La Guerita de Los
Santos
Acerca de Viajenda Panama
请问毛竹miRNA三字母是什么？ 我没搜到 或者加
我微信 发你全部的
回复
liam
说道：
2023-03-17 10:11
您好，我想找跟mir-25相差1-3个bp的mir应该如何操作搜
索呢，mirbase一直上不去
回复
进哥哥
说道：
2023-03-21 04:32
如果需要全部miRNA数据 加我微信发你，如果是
□ □ □
## THE TASK:
Each line of the data is to be retyped exactly.

## WRITTEN SOLUTION:
La Guerita de Los
Santos
Acerca de Viajenda Panama
请问毛竹miRNA三字母是什么？ 我没搜到 或者加
我微信 发你全部的
回复
liam
说道：
2023-03-17 10:11
您好，我想找跟mir-25相差1-3个bp的mir应该如何操作搜
索呢，mirbase一直上不去
回复
进哥哥
说道：
2023-03-21 04:32
如果需要全部miRNA数据 加我微信发你，如果是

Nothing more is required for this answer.